____ Auszüge aus Datensätzen
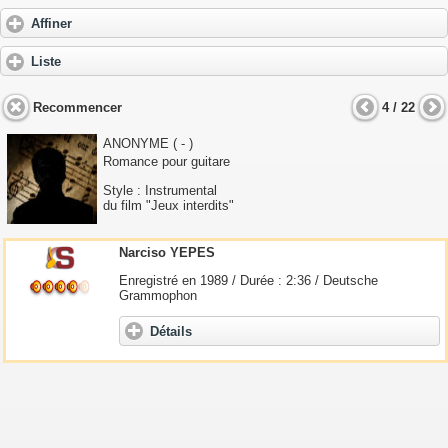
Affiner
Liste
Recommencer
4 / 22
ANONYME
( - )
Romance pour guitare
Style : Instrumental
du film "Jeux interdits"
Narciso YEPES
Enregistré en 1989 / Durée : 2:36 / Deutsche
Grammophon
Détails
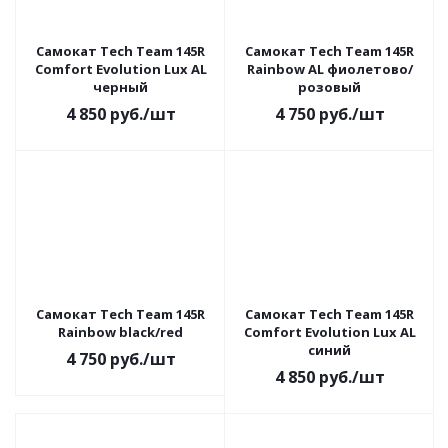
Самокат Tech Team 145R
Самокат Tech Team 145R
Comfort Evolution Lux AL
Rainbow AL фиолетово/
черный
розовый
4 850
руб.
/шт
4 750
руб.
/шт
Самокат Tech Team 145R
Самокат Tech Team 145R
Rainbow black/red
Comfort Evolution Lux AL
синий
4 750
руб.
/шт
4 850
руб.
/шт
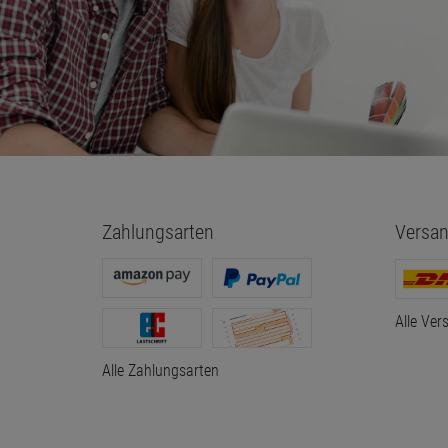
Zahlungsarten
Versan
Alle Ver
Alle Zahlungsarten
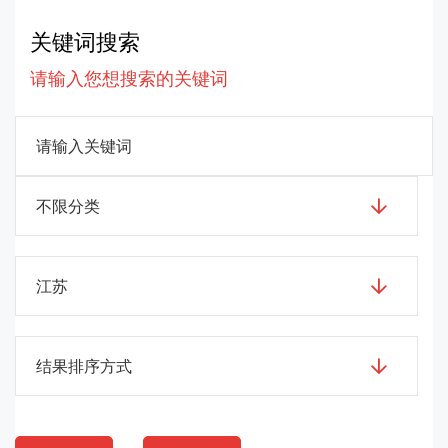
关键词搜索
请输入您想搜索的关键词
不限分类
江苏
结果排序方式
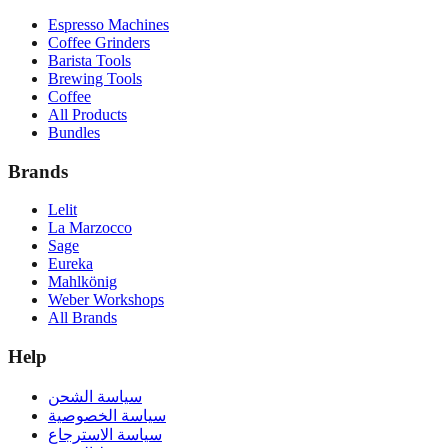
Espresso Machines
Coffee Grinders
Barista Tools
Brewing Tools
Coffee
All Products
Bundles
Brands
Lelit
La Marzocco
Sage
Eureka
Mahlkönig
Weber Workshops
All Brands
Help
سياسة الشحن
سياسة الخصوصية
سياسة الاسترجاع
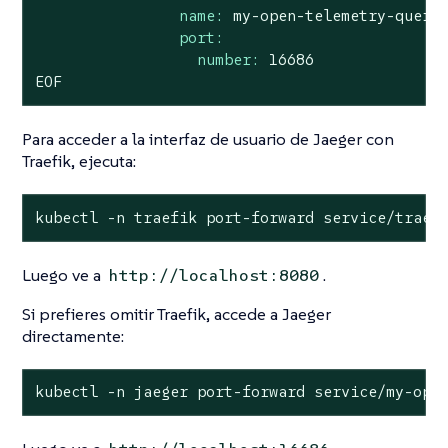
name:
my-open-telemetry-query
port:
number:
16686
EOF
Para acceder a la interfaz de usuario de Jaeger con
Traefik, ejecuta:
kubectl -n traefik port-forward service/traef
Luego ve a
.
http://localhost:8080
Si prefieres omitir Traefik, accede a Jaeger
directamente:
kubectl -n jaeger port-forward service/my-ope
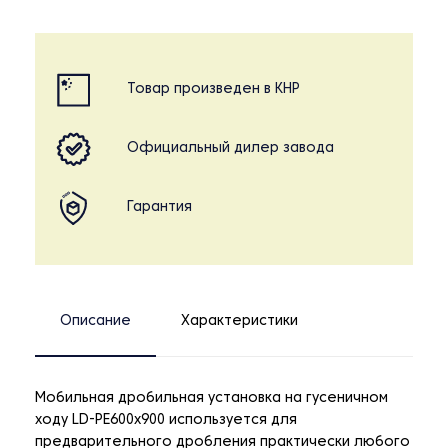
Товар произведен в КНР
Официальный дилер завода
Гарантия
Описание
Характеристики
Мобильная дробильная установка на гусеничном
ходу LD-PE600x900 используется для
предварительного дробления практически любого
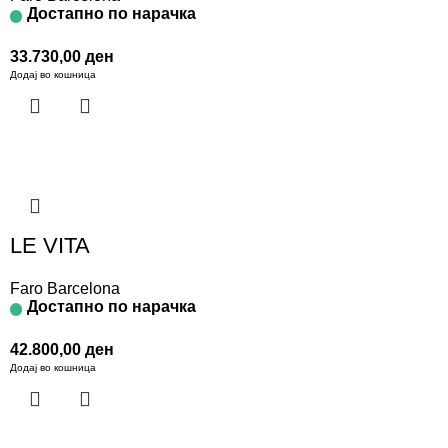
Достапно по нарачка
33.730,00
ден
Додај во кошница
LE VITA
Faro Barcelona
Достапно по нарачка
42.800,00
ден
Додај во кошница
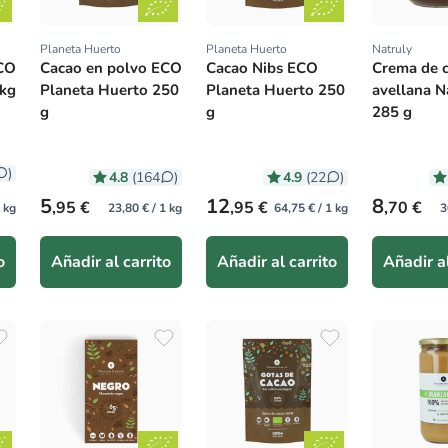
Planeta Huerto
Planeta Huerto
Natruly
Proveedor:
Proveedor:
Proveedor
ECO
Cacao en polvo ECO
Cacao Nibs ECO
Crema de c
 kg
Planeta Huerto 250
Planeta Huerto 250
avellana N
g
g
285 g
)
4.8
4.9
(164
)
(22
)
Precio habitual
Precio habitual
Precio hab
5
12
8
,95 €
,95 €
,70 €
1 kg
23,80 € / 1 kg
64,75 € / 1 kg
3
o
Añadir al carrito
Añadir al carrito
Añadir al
________
____ Auszüge aus Datensätzen
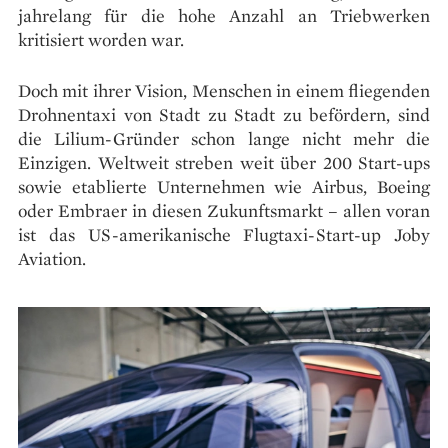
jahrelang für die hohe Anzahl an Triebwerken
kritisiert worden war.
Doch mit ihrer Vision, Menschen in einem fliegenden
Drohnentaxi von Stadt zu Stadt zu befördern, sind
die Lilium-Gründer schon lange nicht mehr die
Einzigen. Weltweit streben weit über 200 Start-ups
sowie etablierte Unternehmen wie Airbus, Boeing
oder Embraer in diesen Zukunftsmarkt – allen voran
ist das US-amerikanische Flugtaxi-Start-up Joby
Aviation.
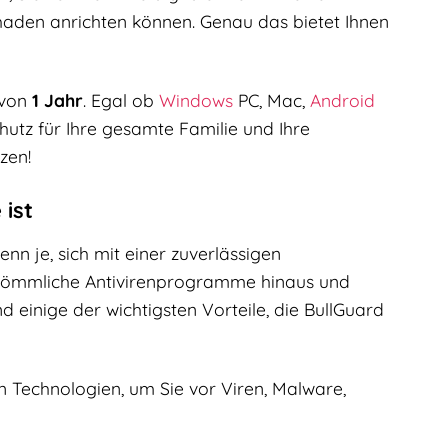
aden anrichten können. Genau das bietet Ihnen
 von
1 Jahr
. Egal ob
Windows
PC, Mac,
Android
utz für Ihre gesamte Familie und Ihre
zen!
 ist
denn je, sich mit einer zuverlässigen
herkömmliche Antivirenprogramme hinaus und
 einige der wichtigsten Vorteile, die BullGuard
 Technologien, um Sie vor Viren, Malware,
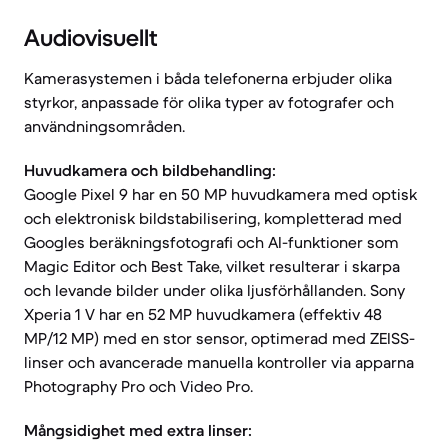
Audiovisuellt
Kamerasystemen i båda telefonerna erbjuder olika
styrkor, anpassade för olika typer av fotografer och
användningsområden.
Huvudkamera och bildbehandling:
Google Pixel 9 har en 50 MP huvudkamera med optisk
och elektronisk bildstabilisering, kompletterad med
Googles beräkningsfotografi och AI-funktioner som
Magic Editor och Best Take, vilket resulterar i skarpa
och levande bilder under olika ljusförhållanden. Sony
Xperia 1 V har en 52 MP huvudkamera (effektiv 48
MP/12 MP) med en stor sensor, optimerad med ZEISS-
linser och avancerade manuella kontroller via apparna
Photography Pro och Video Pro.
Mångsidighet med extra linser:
________
____ Auszüge aus Datensätzen
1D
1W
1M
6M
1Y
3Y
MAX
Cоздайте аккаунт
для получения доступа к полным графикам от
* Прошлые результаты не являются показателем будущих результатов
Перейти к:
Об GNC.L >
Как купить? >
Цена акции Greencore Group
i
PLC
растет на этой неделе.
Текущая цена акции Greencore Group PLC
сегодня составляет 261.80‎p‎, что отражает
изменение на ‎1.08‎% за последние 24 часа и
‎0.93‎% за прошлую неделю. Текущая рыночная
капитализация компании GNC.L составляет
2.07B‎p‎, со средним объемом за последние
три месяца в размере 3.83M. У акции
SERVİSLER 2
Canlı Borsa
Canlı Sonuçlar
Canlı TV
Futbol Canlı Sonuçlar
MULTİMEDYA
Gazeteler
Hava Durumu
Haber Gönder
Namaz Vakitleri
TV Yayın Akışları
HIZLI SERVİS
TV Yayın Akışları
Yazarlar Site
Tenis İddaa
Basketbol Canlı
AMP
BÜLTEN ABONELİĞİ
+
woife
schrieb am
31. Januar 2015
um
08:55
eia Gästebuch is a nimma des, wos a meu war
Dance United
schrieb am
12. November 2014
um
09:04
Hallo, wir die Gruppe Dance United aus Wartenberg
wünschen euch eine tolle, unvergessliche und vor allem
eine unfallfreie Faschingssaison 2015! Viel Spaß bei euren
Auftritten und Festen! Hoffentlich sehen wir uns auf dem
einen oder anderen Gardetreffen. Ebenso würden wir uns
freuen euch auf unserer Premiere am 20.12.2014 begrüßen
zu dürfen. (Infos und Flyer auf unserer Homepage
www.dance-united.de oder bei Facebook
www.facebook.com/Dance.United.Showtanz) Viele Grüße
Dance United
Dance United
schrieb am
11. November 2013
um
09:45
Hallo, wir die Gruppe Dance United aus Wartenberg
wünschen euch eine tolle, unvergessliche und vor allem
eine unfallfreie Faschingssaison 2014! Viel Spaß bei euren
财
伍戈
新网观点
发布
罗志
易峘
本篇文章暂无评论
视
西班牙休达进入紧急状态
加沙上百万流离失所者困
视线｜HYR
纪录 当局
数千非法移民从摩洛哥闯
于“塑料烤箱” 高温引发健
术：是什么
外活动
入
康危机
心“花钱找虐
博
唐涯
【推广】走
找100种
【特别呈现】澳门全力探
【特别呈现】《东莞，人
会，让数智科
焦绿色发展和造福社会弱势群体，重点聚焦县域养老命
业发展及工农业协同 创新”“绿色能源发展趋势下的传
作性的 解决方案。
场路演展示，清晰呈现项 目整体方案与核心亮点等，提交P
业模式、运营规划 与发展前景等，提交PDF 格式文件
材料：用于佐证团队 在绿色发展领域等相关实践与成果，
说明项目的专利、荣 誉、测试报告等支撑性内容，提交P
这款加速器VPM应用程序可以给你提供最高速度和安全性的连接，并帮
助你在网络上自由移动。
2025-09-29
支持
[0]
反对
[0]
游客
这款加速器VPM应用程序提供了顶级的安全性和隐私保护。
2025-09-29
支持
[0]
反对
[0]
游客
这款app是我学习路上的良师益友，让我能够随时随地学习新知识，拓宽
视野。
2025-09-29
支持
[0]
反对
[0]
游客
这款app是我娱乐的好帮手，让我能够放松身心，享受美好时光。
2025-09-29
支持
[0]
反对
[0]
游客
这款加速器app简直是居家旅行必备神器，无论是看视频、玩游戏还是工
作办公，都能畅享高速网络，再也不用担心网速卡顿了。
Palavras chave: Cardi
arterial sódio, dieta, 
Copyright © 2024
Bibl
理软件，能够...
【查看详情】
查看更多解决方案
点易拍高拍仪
________
» Arbeitsanweisung
Schreibst du alles von der Zeile mit „Audiovisuellt“ bis hinunter zur Zeile mit „Mångsidighet med extra“ unverändert ab, beide Zeilen eingeschlossen?

» Erledigte Aufgabe
Audiovisuellt
Kamerasystemen i båda telefonerna erbjuder olika
styrkor, anpassade för olika typer av fotografer och
användningsområden.
Huvudkamera och bildbehandling:
Google Pixel 9 har en 50 MP huvudkamera med optisk
och elektronisk bildstabilisering, kompletterad med
Googles beräkningsfotografi och AI-funktioner som
Magic Editor och Best Take, vilket resulterar i skarpa
och levande bilder under olika ljusförhållanden. Sony
Xperia 1 V har en 52 MP huvudkamera (effektiv 48
MP/12 MP) med en stor sensor, optimerad med ZEISS-
linser och avancerade manuella kontroller via apparna
Photography Pro och Video Pro.
Mångsidighet med extra linser:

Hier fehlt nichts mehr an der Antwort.